CJEU ¦ When Does a Shareholder Trigger EU Sanctions on Company Assets?
EU Sanctions: When Does a Shareholder’s Stake Lead to Freezing of Company Assets? – Insights from the EM System UAB Case
On July 3, 2025, Advocate General Tamara Ćapeta delivered her opinion in the significant case C-84/24 before the Court of Justice of the European Union (CJEU). The core question: Is it sufficient for the freezing of a company’s bank accounts that a sanctioned person holds exactly 50% of its shares?
Background: Belarus Sanctions and the EM System UAB Situation
After a Belarusian national (A.V.S.) was listed under Annex I to Regulation (EC) No 765/2006, two Lithuanian banks froze the accounts of EM System UAB, a Lithuanian company in which A.V.S. held a 50% shareholding. EM System UAB itself was not listed under the sanctions regime. One of the banks sought guidance from the Lithuanian Ministry of Foreign Affairs regarding the legality of freezing the company’s accounts.
EM System UAB challenged these actions, arguing that it is a separate legal entity; thus, sanctions targeting a shareholder should not automatically extend to company assets.
Advocate General Tamara Ćapeta: No Automatic Asset Freeze, but a Broad Interpretation of “Control”
The Advocate General clarified that there is no automatic freezing of company assets simply because a sanctioned person holds shares. The key criterion is whether that individual actually “controls” the company and its resources. Holding a 50% stake creates a rebuttable presumption of control because such ownership typically allows significant influence over corporate decisions.

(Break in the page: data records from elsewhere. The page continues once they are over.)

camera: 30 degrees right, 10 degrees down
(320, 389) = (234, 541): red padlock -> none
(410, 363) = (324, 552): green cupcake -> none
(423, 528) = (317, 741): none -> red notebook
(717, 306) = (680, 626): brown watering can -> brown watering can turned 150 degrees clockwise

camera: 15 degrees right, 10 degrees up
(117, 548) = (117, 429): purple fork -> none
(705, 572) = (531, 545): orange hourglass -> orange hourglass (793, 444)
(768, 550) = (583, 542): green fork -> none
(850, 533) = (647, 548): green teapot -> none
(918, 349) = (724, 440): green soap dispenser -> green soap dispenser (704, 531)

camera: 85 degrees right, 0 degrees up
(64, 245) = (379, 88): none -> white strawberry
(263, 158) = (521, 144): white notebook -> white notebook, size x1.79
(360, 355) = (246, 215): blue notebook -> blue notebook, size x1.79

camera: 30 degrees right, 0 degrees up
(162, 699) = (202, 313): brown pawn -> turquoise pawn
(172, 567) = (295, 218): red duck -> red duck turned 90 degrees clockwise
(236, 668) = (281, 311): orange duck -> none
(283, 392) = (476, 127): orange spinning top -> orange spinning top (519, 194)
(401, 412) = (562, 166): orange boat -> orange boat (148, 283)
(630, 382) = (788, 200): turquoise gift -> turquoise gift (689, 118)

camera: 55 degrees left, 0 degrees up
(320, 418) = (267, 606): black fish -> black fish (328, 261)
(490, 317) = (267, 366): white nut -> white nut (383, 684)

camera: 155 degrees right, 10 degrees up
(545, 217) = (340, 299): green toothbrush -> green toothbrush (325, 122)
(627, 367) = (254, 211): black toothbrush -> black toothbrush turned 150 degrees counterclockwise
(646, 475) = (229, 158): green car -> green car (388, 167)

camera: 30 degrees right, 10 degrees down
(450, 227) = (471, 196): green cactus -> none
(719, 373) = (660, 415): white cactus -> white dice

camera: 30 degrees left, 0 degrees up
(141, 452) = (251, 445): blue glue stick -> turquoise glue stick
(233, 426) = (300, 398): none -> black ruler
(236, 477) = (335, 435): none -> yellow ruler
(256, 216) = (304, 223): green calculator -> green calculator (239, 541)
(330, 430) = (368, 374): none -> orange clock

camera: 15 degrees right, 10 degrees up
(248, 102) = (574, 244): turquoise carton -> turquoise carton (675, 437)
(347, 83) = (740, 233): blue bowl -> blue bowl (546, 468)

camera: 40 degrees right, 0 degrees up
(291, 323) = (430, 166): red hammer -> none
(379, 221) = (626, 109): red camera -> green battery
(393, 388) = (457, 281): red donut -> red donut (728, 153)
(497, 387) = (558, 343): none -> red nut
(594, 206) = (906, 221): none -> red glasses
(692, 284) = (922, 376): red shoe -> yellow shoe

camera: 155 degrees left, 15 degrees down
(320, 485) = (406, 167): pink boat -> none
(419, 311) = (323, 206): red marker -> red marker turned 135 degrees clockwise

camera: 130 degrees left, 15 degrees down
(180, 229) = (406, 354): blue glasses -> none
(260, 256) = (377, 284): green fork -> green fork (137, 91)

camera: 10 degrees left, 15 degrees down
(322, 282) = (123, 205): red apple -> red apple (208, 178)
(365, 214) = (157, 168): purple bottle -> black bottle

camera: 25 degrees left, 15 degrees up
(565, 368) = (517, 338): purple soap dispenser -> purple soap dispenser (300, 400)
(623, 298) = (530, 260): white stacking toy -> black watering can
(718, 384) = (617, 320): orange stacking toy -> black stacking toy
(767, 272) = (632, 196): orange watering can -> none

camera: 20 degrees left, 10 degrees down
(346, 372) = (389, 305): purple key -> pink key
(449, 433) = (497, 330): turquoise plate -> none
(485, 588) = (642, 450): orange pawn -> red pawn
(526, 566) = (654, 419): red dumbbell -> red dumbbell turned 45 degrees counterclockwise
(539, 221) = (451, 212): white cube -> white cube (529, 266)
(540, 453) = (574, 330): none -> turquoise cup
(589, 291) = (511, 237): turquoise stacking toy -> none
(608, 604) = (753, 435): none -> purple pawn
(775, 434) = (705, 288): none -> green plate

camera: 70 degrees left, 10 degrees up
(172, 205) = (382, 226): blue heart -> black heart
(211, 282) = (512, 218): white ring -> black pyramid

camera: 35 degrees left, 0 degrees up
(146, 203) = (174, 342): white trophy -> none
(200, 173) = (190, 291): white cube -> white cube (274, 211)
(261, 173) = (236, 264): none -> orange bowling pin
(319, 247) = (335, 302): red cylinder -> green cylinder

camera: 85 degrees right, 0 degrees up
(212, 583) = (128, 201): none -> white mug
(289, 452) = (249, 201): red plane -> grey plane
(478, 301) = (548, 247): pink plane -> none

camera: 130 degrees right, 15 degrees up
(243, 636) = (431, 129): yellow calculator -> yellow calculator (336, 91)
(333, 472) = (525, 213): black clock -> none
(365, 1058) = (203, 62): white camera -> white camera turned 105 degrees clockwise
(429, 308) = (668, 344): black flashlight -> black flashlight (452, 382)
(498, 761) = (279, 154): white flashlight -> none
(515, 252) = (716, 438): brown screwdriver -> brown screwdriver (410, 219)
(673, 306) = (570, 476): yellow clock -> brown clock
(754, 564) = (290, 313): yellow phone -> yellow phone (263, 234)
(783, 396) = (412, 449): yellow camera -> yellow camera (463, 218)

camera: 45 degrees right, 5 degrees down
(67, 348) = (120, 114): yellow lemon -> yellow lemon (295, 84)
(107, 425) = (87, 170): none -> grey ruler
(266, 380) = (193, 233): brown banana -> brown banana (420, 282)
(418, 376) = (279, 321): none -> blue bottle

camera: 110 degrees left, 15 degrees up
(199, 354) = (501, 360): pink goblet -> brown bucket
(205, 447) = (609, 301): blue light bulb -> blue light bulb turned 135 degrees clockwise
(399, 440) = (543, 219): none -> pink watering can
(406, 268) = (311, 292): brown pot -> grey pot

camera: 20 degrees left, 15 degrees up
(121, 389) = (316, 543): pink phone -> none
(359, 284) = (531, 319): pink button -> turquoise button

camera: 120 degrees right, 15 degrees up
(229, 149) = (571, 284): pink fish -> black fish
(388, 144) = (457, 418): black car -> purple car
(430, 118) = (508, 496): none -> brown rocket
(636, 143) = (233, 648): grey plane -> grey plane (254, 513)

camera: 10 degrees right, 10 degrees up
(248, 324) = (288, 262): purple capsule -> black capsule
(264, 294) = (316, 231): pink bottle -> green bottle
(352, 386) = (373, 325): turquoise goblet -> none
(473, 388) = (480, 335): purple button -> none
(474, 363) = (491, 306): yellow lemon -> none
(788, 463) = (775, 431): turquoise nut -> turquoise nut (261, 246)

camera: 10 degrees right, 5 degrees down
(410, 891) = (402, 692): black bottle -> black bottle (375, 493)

The Advocate General emphasized that “control” in the context of EU sanctions must be interpreted much more broadly than under traditional company law. It is not enough to focus solely on legal formalities. The assessment must consider whether the listed individual can directly or indirectly influence the company’s use of funds and resources.
Assessment: Broad Notion of Control, No Automatic Guilt
The Advocate General found that the banks acted appropriately: they froze the accounts provisionally and then performed further due diligence regarding actual control.
Indicators that may rebut the presumption of control include:
- Clear separation between the company’s assets and those of the shareholder,
- Bank account access restricted to persons other than the sanctioned individual,
- Evidence of independent management.
However, no single factor is decisive; courts must consider all relevant facts in each case.
Legal Safeguards and Procedural Rights
The Advocate General also highlighted that automatically extending asset freezes to companies without listing them raises fundamental rights concerns. Each company is entitled to legal protection and to be heard before such measures are taken. Overly broad application would undermine these guarantees.
Conclusion and Practical Impact
The Advocate General’s opinion provides crucial guidance for banks and companies dealing with EU sanctions:
- A 50% shareholding by a listed person leads to a presumption of control and justifies provisional asset freezing,
- This presumption can be rebutted with evidence,
- Ultimately, national courts must decide based on all circumstances.
The final decision by the CJEU is still pending, but Advocate General opinions are often followed. In practice, this means increased diligence obligations for banks and companies, and a proactive need for firms to demonstrate their independence if challenged.